Approximately two thirds of senior participants rated their health as good or very good. Potential caregivers reported numerous types of relationships with seniors, including friend, grandparent, and parent. Interactions with seniors included social visits, running errands, and meal preparation. Several themes emerged during the groups, which are summarized below.
Heat-Health Awareness and Risk Perception
Gaps in risk perception were evident among both caregivers and seniors. Although most seniors knew heat could be dangerous to health and understood age is a risk factor for heat illness, they did not believe that heat was a major risk to their own health (i.e., it was dangerous to other seniors): “I am not personally afraid of heat.” Some seniors were aware that chronic health conditions like heart disease and obesity can increase heat vulnerability while others were surprised that some medications can impair thermoregulation. While both groups accurately described extreme heat conditions as including high temperatures and humidity, caregivers associated heat-related illness with outdoor physical activities and had not considered poorly cooled indoor environments as health risks for vulnerable people.
Behaviors During Hot Weather
Although most seniors (79 %) reported having AC, the majority reported using AC either never or less than half the time during hot weather. Some noted that they typically do not use AC but will use it when they are uncomfortable. Reasons for not using AC included not liking the feel, the cost of electricity, and energy conservation. Several seniors noted that they preferred using a fan over AC. Some believed AC could exacerbate health problems like arthritis and asthma. Seniors also reported that individuals may not actually feel hot during extreme heat, while others said they were “used” to the heat or that it was not as hot in NYC as in tropical locations: “I think it’s only three months of summer here in New York, so three or four days it’s really hot. Nothing happens.”
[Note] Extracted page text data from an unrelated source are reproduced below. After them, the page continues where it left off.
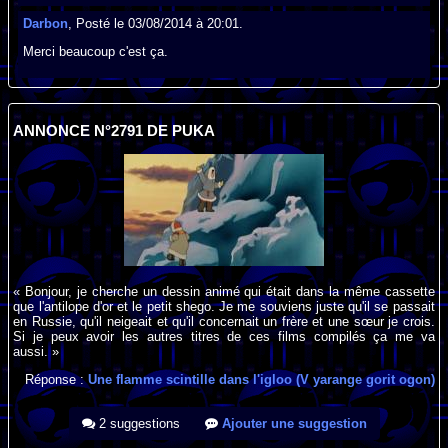
Darbon
, Posté le 03/08/2014 à 20:01.
Merci beaucoup c'est ça.
ANNONCE N°2791 DE PUKA
« Bonjour, je cherche un dessin animé qui était dans la même cassette
que l'antilope d'or et le petit shego. Je me souviens juste qu'il se passait
en Russie, qu'il neigeait et qu'il concernait un frère et une sœur je crois.
Si je peux avoir les autres titres de ces films compilés ça me va
aussi. »
Réponse :
Une flamme scintille dans l'igloo (V yarange gorit ogon)
2 suggestions
Ajouter une suggestion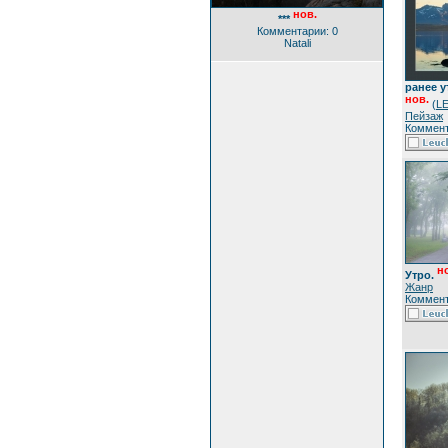
нов.
***
Комментарии: 0
Natali
ранее у
нов.
(
L
Пейзаж
Коммент
н
Утро.
Жанр
Коммент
Even those who were not regularly using AC often took some protective steps during hot weather such as drinking water, wearing light clothing, and going to a cooler place. Many fan users reported incorrectly using fans in rooms with closed windows during hot weather. Some thought that advice to use fans with open windows was not correct.
The majority of seniors were aware of cooling centers. Some had visited cooling centers and reported receiving heat-health information and having positive experiences. Others reported that they, or other seniors in their lives, did not visit cooling centers because of a preference to stay at home, a lack of interest in socializing, or not wanting to be around “old people.” Many participants in all groups reported that they check on vulnerable contacts or knew of outreach from service organizations to homebound or vulnerable people during heat events.
Responses to Heat-Health Messages in News Media
Participants did not identify AC use as an important preventive measure after viewing local news clips about extreme heat. Participants also noticed a discrepancy between TV voiceovers and images, which tended to depict children and younger adults in outdoor environments, rather than seniors and potentially dangerous indoor locations. Local TV health/medical correspondents and meteorologists, doctors, and the health department were considered trustworthy sources of heat-health information.